Ok, right now my Database instance is out. Has any way to migrate to another region temporary to get the app running back @jerome ?

1 Like

My app is down too (GRU). I tried to scale it like crossworth, but the new instance failed to run.

@klucass my users already left some bad reviews in the playstore because off this issue. :frowning:

1 Like

@klucass try to scale to original number of instances + 1 and check if at least one new instance is created.
On my case I think I have executed:
fly scale count 2 -a APP_NAME
and then
fly scale count 1 -a APP_NAME
for a app with a single instance.

1 Like

Maybe you can create a new volume in scl region, restore the last database snapshot to it and create the database on the scl region as well.
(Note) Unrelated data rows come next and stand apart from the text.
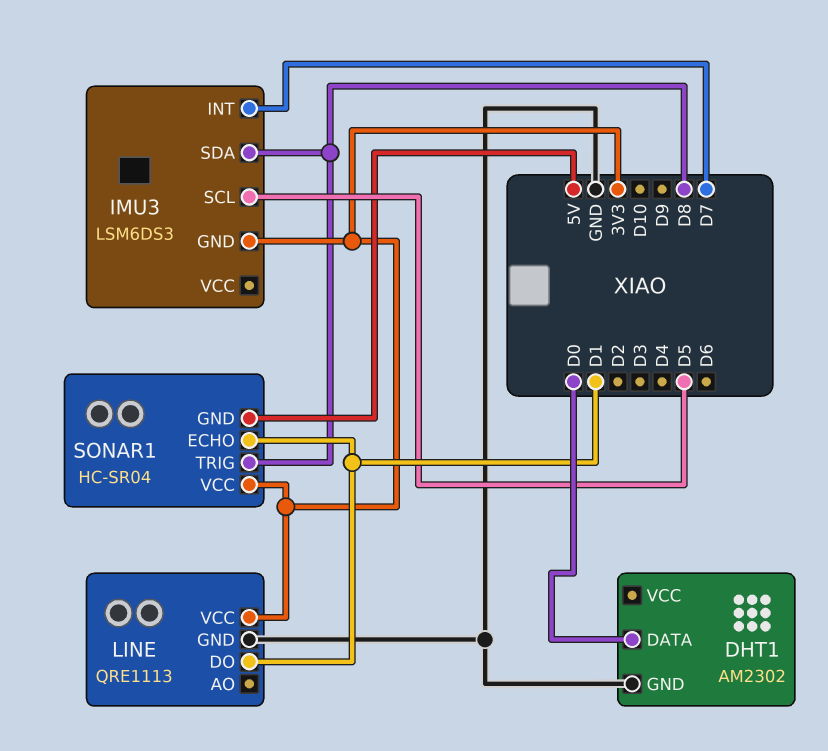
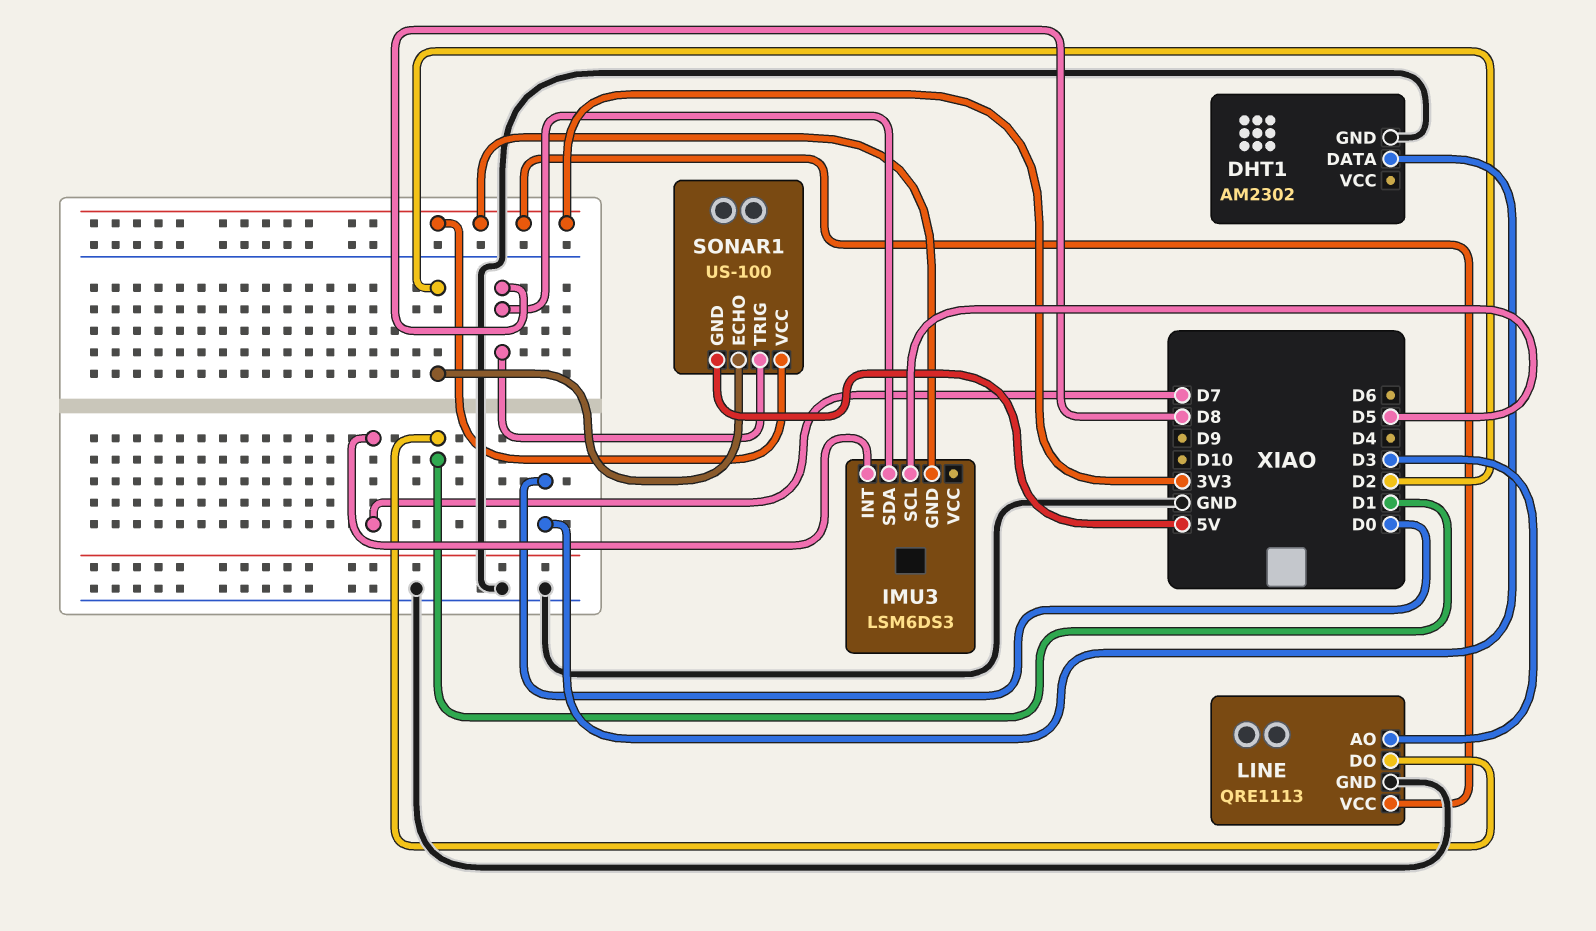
LINE pin AO: none -> D3
SONAR1: HC-SR04 -> US-100
SONAR1 pin ECHO: D1 -> D2

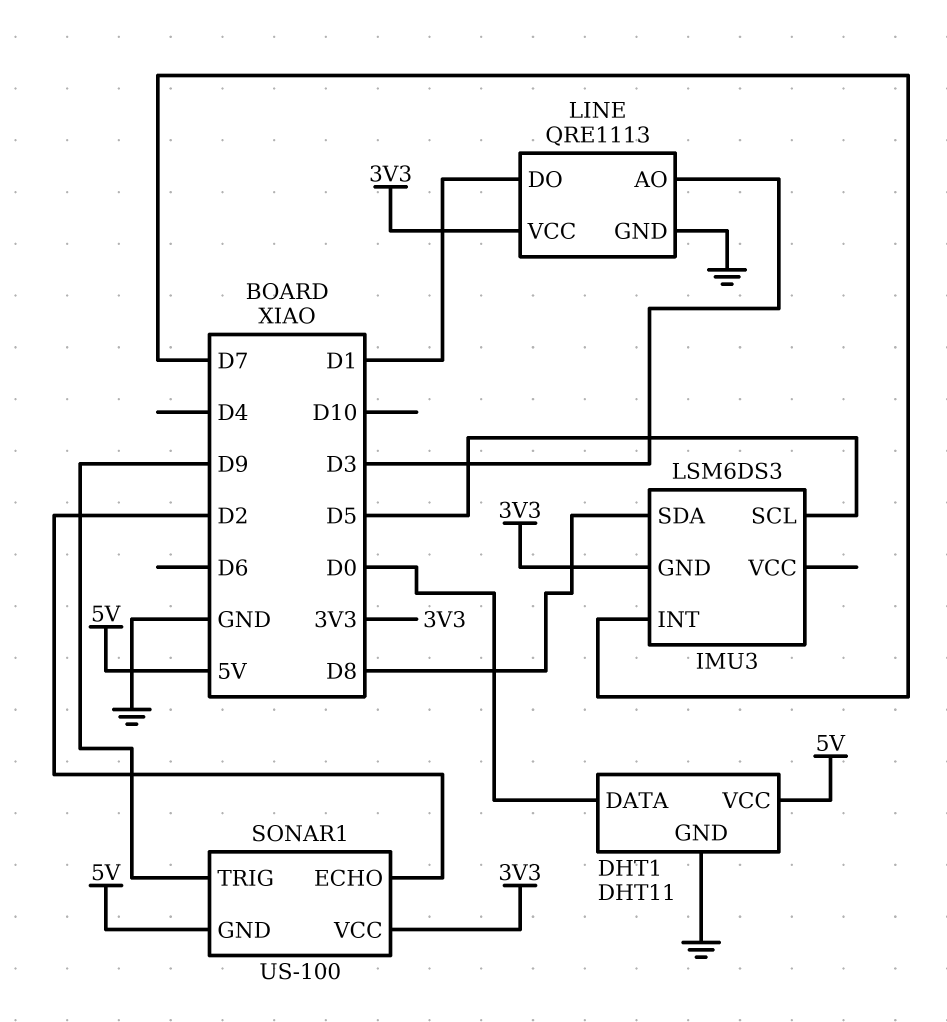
DHT1: AM2302 -> DHT11
DHT1 pin VCC: none -> 5V
SONAR1 pin TRIG: D8 -> D9

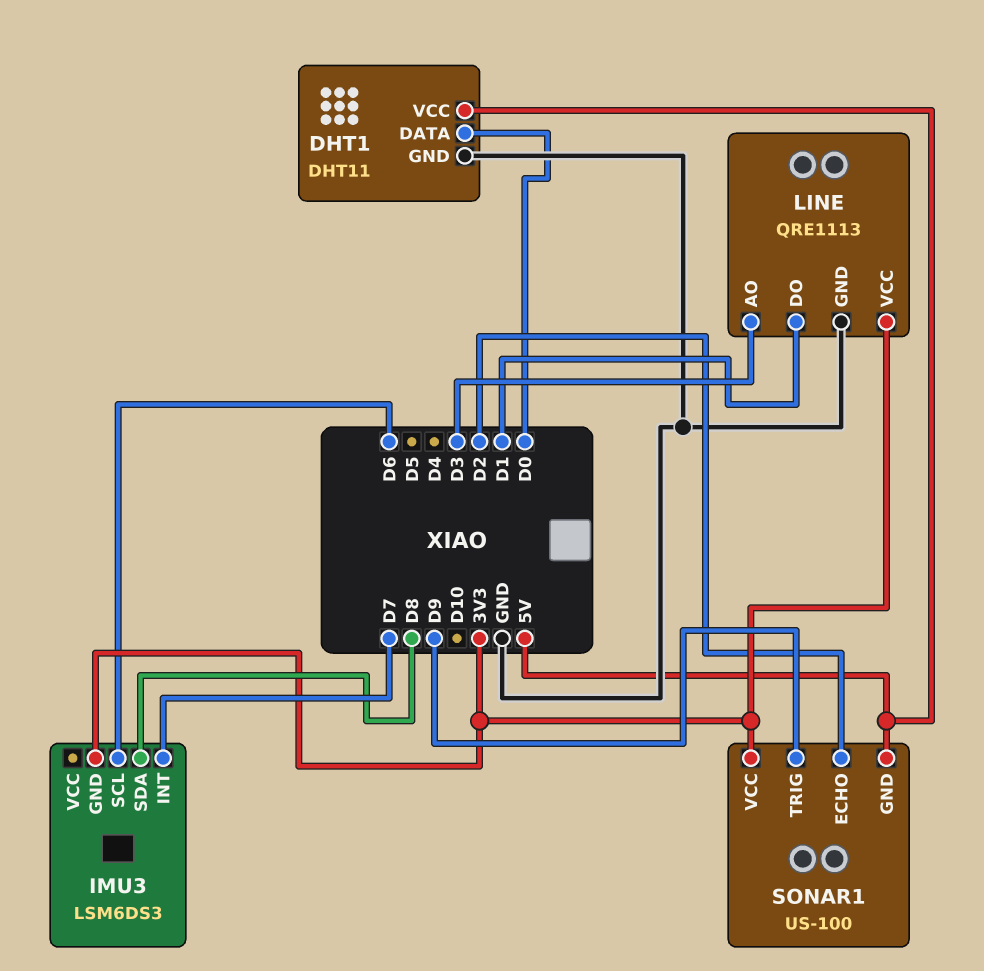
IMU3 pin SCL: D5 -> D6

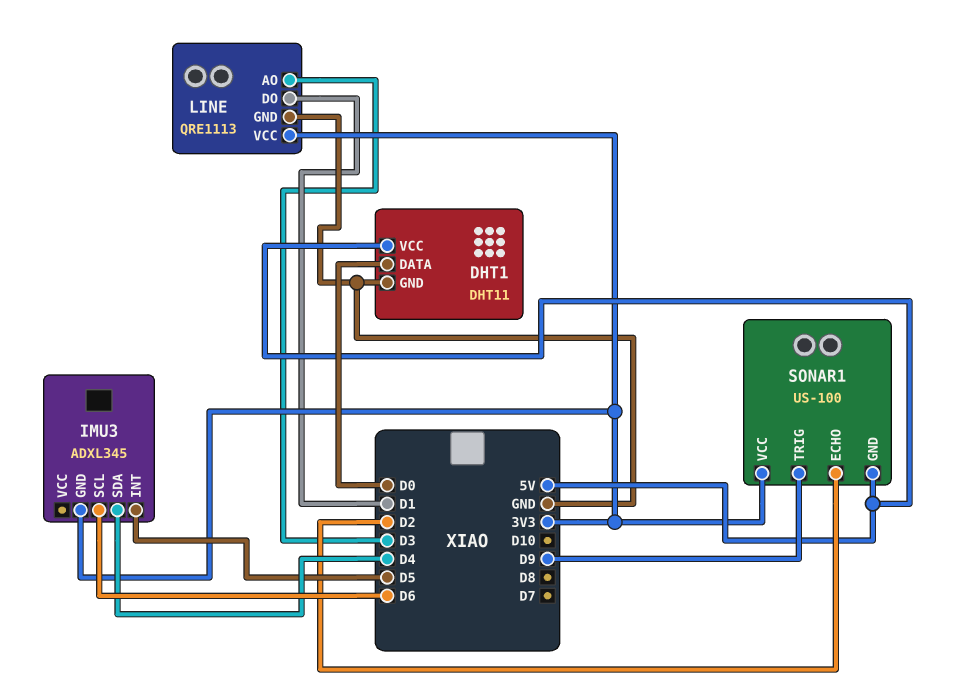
IMU3: LSM6DS3 -> ADXL345
IMU3 pin INT: D7 -> D5
IMU3 pin SDA: D8 -> D4

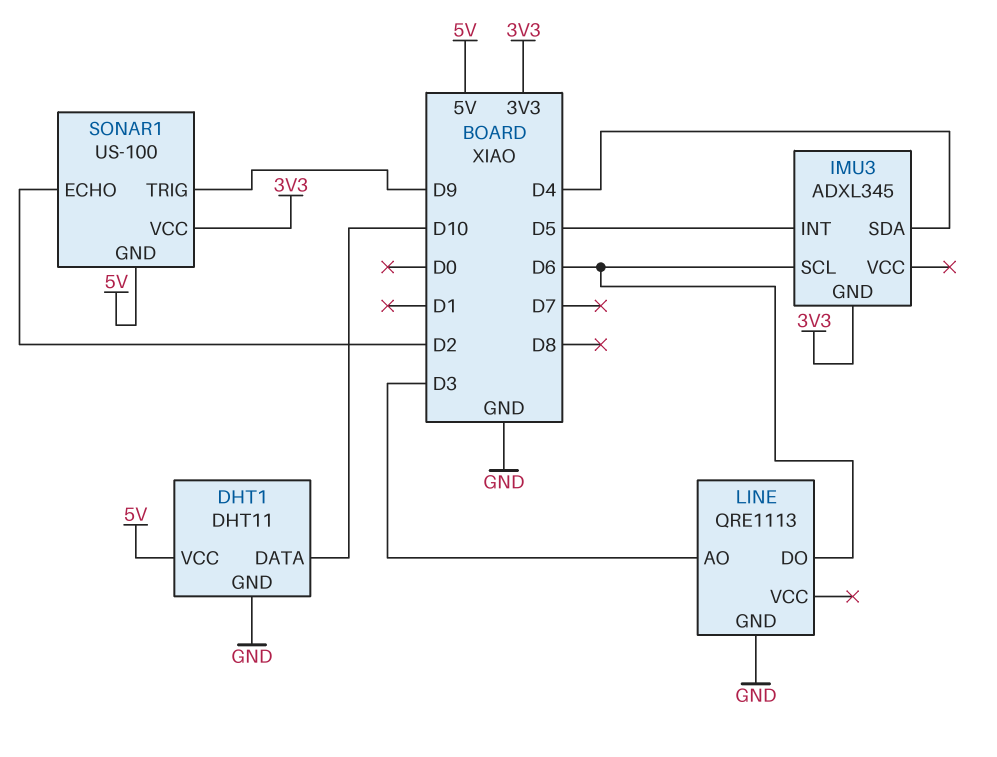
DHT1 pin DATA: D0 -> D10
LINE pin DO: D1 -> D6
LINE pin VCC: 3V3 -> none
But I’m not sure if that would work or if the snapshot would have all the data you expected.

If you somehow can create a new app in GRU, maybe you could mount the database volume on this new app (if your database volume is not mounted on other apps).

it worked! Thank you!

1 Like

I’ll try this approach. The another option seems more dangerous.

The situation in gru should be resolved now. We’re still monitoring it.

3 Likes

I don’t know already if you suggestion have solved my problem, or if is related with the fix send by the fly.io team. But this have worked for me, thanks @crossworth. My app is back to life.

Thanks @jerome